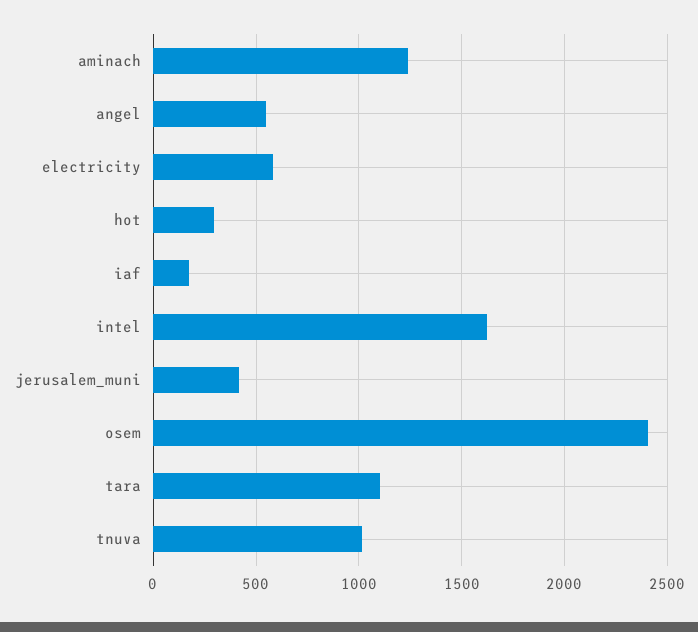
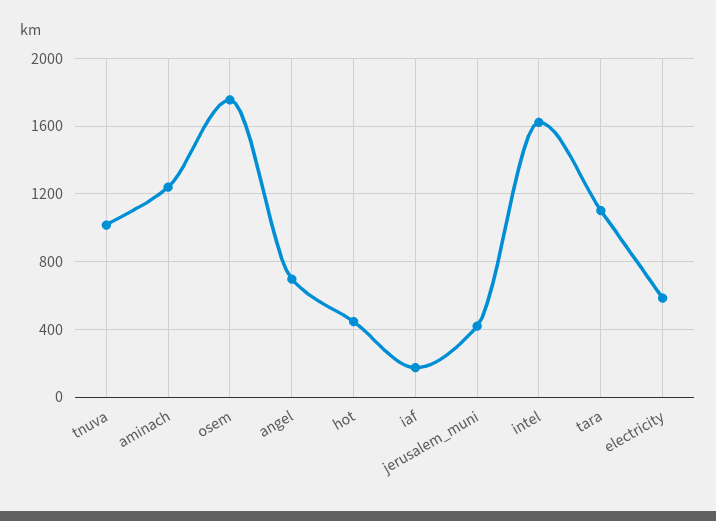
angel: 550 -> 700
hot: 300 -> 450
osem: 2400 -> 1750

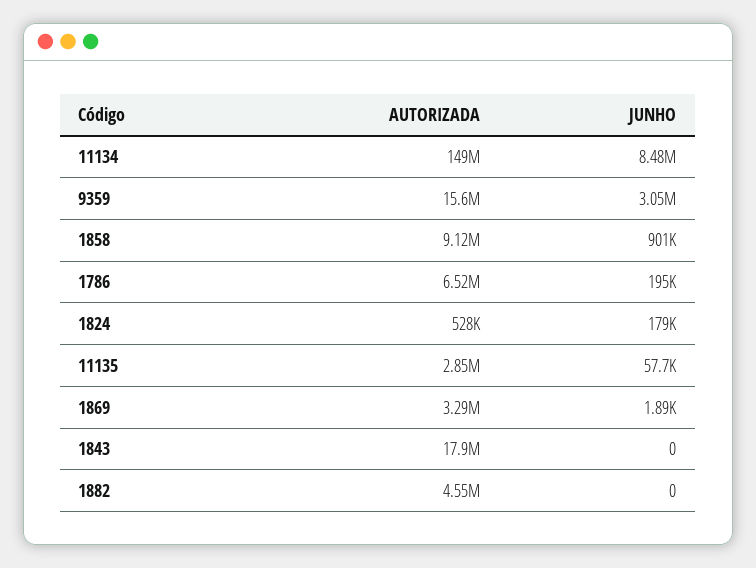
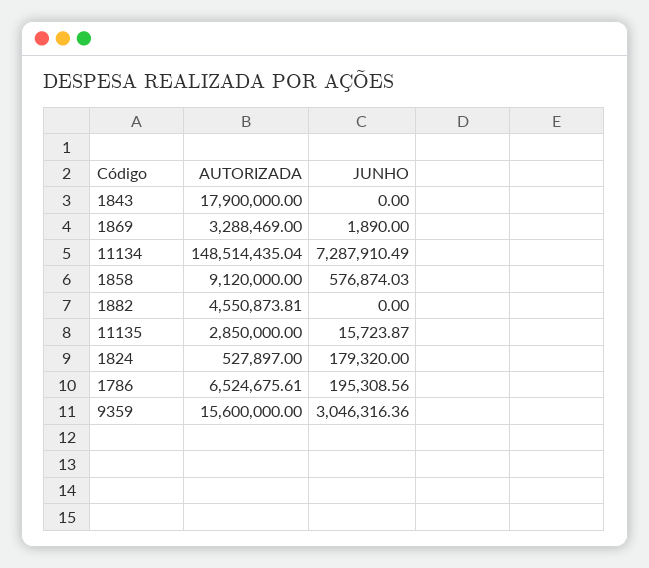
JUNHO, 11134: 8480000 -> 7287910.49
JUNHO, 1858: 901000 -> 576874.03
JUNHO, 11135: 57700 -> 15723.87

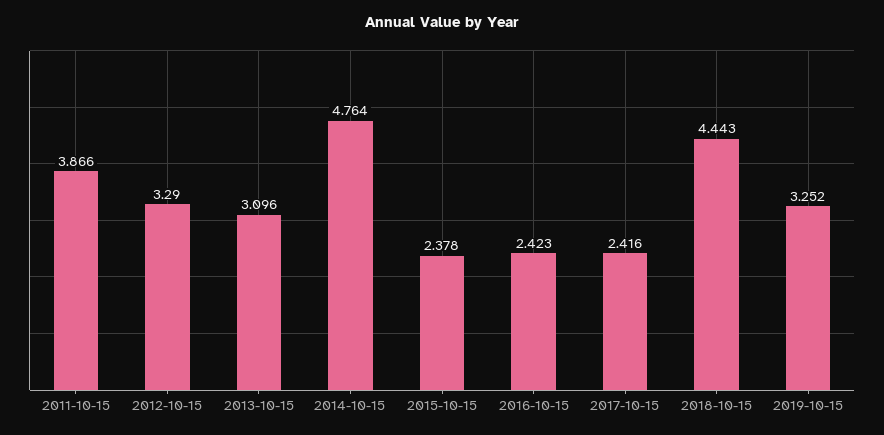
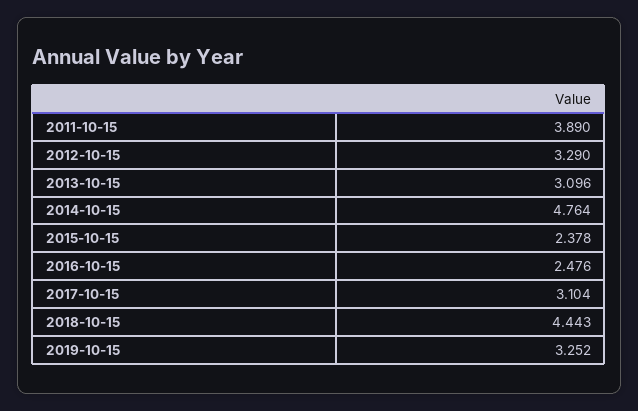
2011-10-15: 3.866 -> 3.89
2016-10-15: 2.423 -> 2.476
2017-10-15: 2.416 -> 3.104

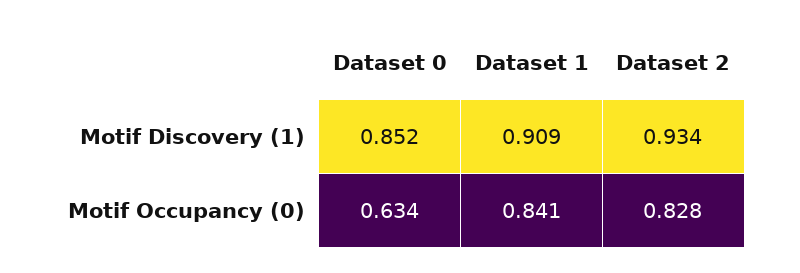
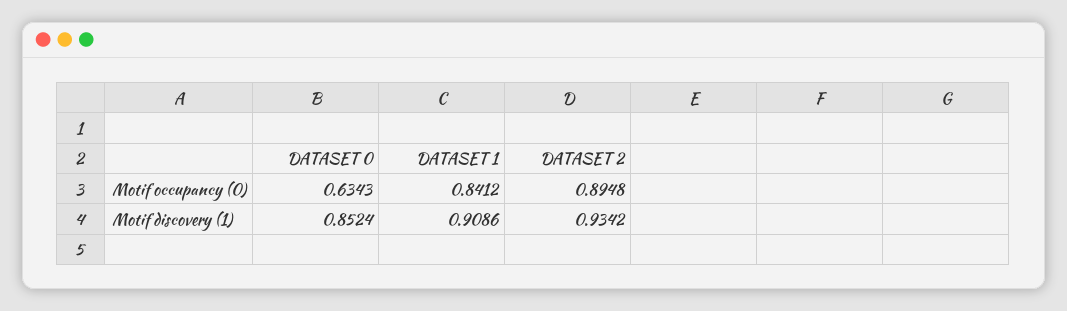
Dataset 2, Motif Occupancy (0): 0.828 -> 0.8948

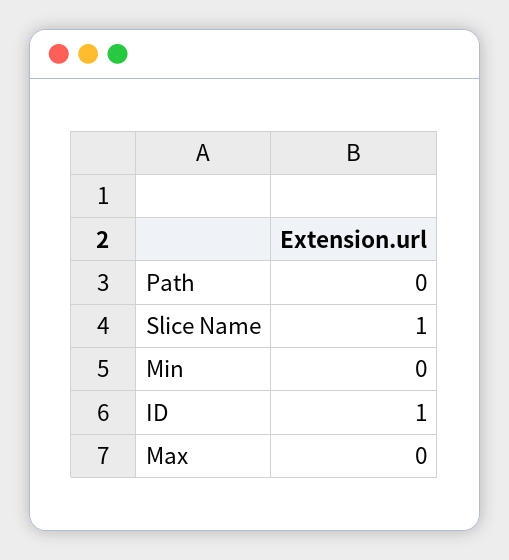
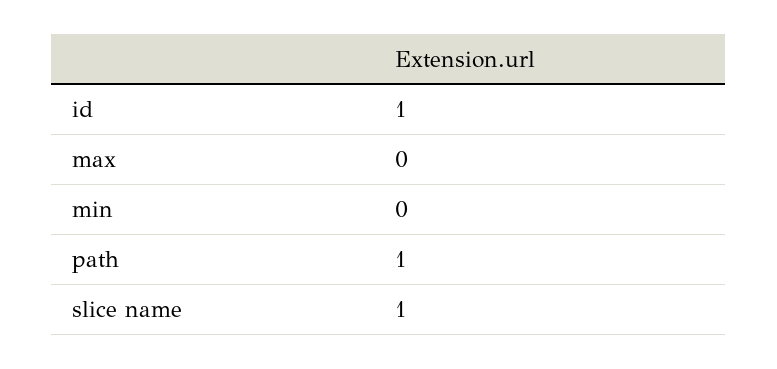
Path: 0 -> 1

--

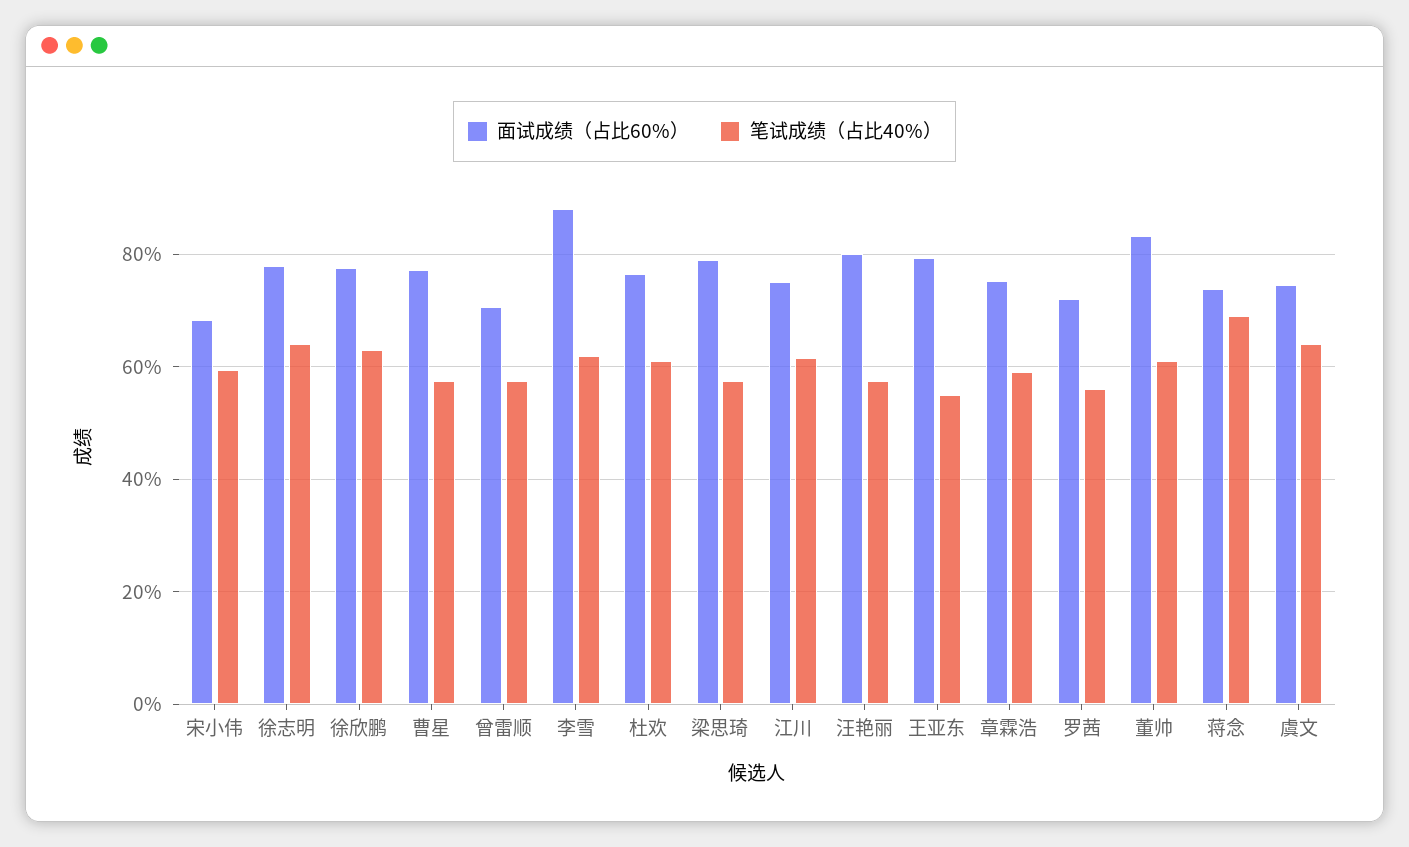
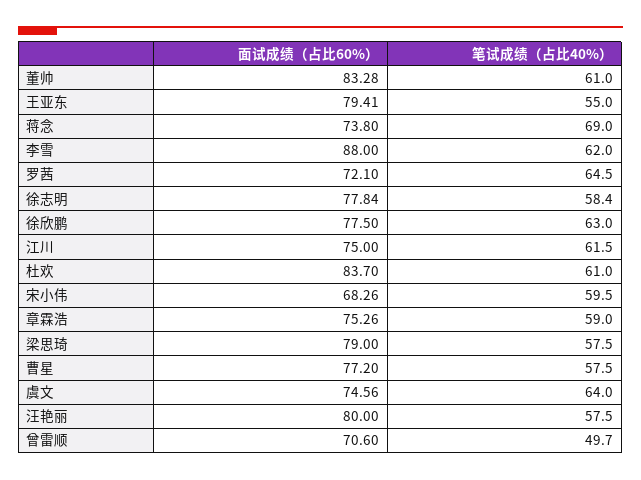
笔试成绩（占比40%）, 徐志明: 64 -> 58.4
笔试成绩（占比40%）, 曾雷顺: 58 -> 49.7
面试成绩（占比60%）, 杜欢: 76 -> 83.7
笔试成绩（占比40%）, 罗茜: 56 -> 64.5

### Instruction
Look above for the line with "osem: 2400 -> 1750" and the line with "Path: 0 -> 1". Output those two and everything between them exactly, pictures excluded.

### Response box
osem: 2400 -> 1750

JUNHO, 11134: 8480000 -> 7287910.49
JUNHO, 1858: 901000 -> 576874.03
JUNHO, 11135: 57700 -> 15723.87

2011-10-15: 3.866 -> 3.89
2016-10-15: 2.423 -> 2.476
2017-10-15: 2.416 -> 3.104

Dataset 2, Motif Occupancy (0): 0.828 -> 0.8948

Path: 0 -> 1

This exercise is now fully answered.